Es ist der letzte Sommer des Millenniums, es ist angenehm warm in Tübingen, es geht aufs Wochenende zu, doch an Freizeit ist nicht zu denken. Ingmar Hoerr eilt »Auf der Morgenstelle« entlang, der Straße, die sich fast endlos über den Campus der mehr als 500 Jahre alten Universität Tübingen schlängelt und vor allem die neueren Forschungsinstitute erschließt. Er will ganz ans Ende, ins »Verfügungsgebäude«, einen schnörkellosen, architektonische Einfallslosigkeit zelebrierenden Betonklotz, in dem die Abteilung Immunologie des Instituts für Zellbiologie untergebracht ist. Ungeduldig lässt Hoerr den Fahrstuhl stehen, zu Fuß ist er schneller, springt die Treppen in den dritten Stock hinauf und durch den Flur ans Ziel – das Labor der Forschungsgruppe des Immunologen Hans-Georg Rammensee.

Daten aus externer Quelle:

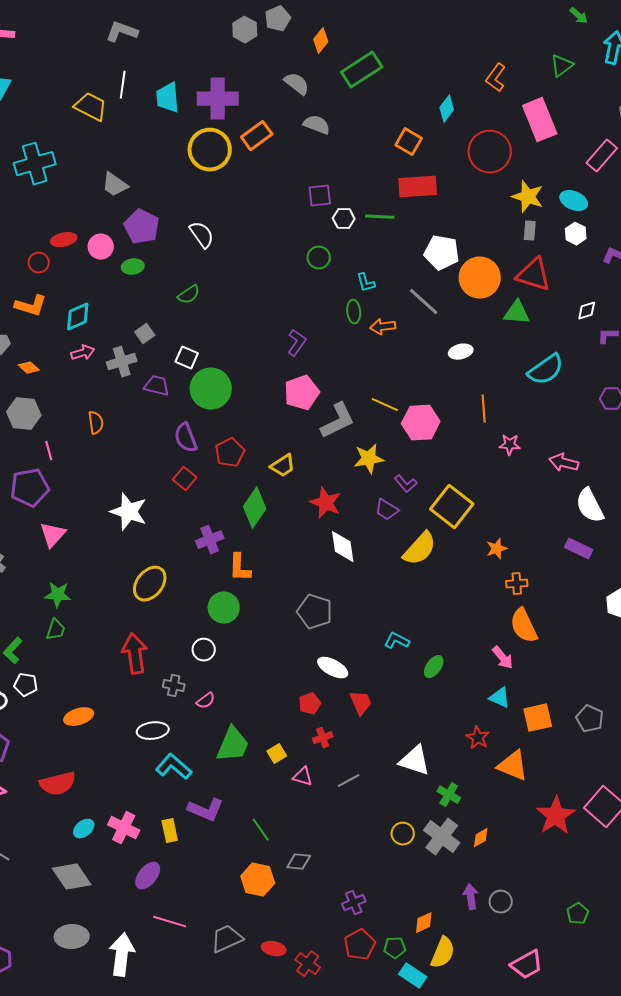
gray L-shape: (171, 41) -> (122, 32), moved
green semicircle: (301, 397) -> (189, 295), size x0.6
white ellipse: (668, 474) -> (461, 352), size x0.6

Es sieht aus wie in jedem chemisch-molekularbiologischen Labor überall auf der Welt. In den Regalen in Kopfhöhe stehen Glasflaschen mit wässrigen Lösungen, beschriftet mal mit »10% NaOH« oder »1% TBE«, was man eben so braucht für Experimente mit DNA und RNA. Die Labortische darunter, die beidseitig an der Wand des schmalen, schlauchartigen Raums befestigt sind, sind vollgestellt mit Zentrifugen, einem »Vortex« zum Schütteln und Mischen von Lösungen und anderen Gerätschaften. Halbautomatische Pipetten zum Abmessen winziger Flüssigkeitsmengen bis zu einem millionstel Liter, das alltägliche Handwerkszeug jedes Molekularbiologen, hängen ordentlich in ihrer Halterung.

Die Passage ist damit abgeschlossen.